Requirement: How many lines of the data include the string "axis"? State the number and nothing else.

Saved data entries
----------------------------------------

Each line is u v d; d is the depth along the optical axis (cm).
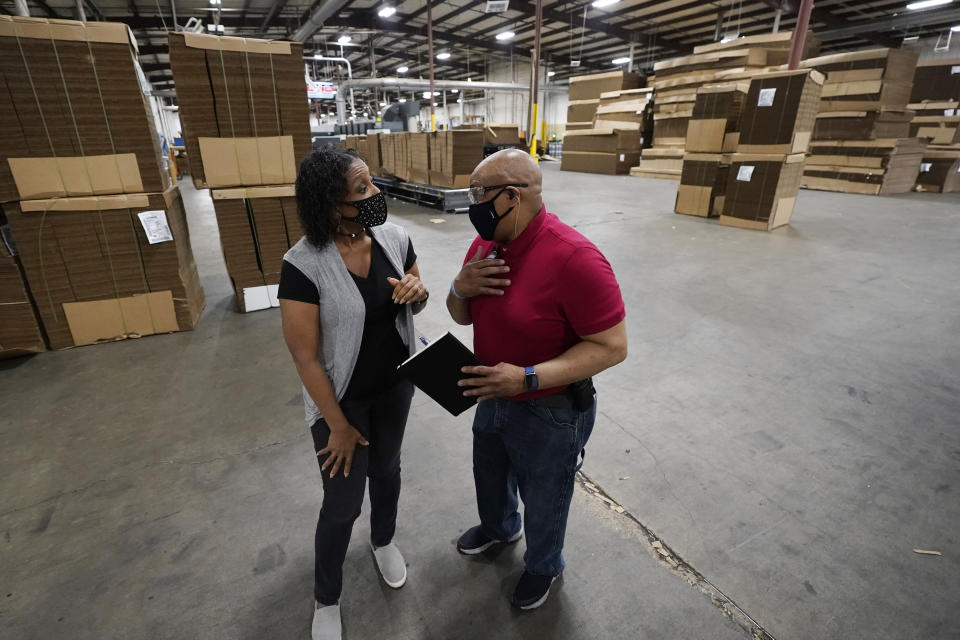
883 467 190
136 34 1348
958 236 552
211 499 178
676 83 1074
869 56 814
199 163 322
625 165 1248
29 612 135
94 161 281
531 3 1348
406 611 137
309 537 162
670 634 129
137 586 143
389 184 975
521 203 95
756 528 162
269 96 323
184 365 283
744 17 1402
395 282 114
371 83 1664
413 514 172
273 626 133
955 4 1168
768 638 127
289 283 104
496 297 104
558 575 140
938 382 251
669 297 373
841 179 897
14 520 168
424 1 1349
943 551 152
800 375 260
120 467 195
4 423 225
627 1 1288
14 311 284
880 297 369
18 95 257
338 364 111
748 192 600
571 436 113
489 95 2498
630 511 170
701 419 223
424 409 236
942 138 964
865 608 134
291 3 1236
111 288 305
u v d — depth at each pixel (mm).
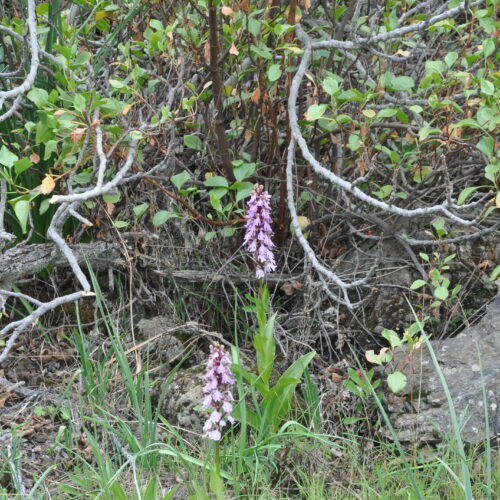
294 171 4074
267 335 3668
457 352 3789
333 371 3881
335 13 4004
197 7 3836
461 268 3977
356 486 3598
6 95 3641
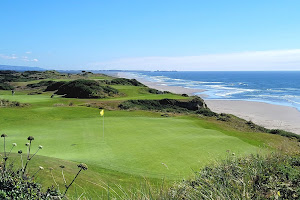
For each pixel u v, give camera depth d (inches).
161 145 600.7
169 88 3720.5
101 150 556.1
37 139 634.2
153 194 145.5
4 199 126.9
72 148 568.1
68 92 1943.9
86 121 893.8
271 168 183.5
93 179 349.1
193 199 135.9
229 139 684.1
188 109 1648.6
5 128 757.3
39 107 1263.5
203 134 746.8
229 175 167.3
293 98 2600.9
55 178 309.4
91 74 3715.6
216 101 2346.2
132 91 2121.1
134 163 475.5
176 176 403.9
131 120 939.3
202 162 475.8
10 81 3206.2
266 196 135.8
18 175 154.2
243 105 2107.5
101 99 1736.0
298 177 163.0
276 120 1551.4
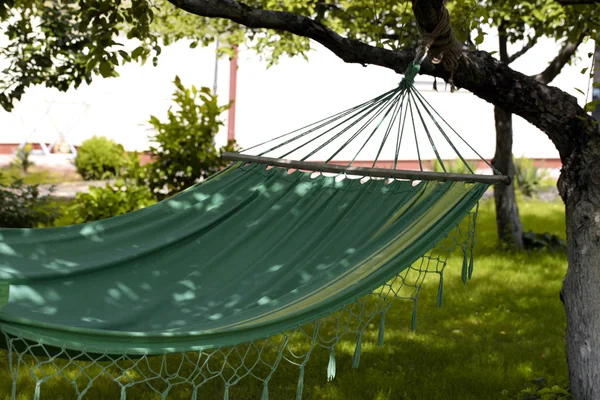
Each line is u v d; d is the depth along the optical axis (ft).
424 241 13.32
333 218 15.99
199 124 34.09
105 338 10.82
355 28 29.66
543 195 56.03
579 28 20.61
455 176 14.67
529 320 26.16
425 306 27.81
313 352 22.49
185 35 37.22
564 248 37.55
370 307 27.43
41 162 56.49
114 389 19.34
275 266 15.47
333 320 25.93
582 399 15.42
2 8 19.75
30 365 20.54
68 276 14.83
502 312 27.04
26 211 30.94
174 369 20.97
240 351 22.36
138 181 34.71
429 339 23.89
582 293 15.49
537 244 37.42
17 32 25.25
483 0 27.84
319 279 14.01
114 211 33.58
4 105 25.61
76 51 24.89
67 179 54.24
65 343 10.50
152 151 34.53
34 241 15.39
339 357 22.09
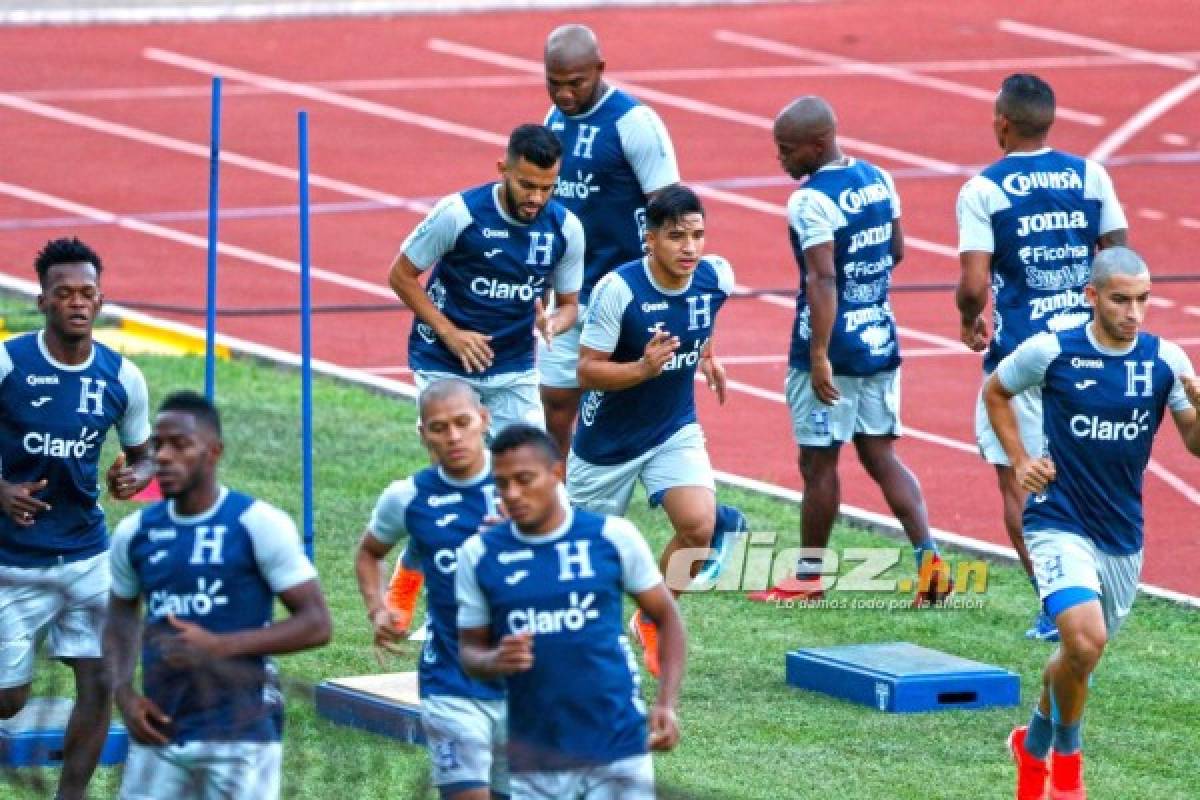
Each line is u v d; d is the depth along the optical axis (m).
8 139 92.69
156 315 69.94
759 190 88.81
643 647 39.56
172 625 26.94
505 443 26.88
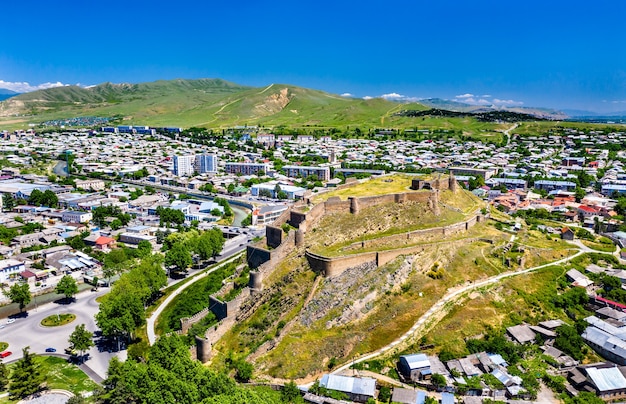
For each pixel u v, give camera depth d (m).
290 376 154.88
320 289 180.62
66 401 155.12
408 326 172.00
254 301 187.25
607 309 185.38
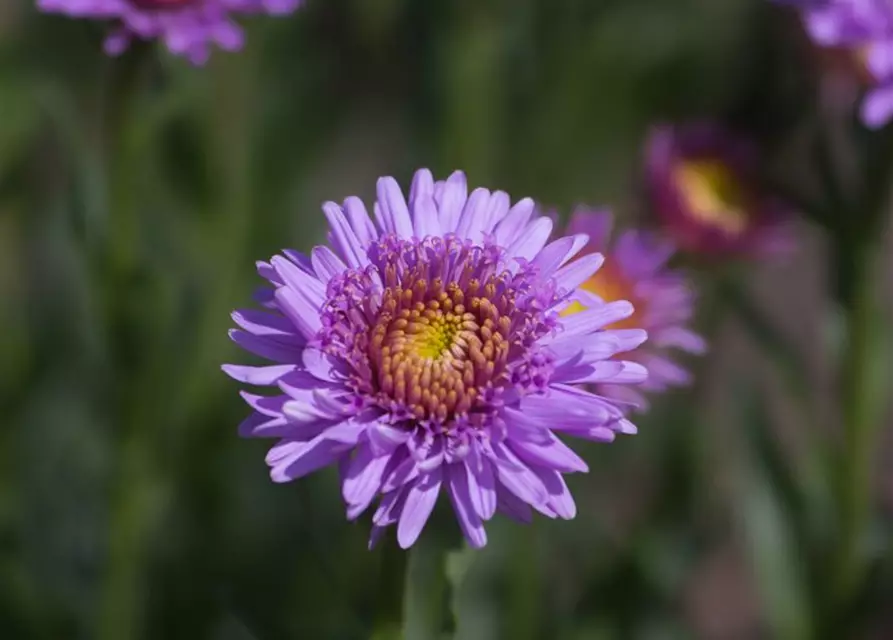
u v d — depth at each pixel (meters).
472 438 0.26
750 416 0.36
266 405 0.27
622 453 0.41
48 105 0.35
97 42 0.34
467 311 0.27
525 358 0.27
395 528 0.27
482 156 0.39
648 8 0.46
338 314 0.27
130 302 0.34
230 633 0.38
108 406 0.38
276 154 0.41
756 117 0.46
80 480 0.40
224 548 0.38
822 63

----------------------------------------

Answer section: 3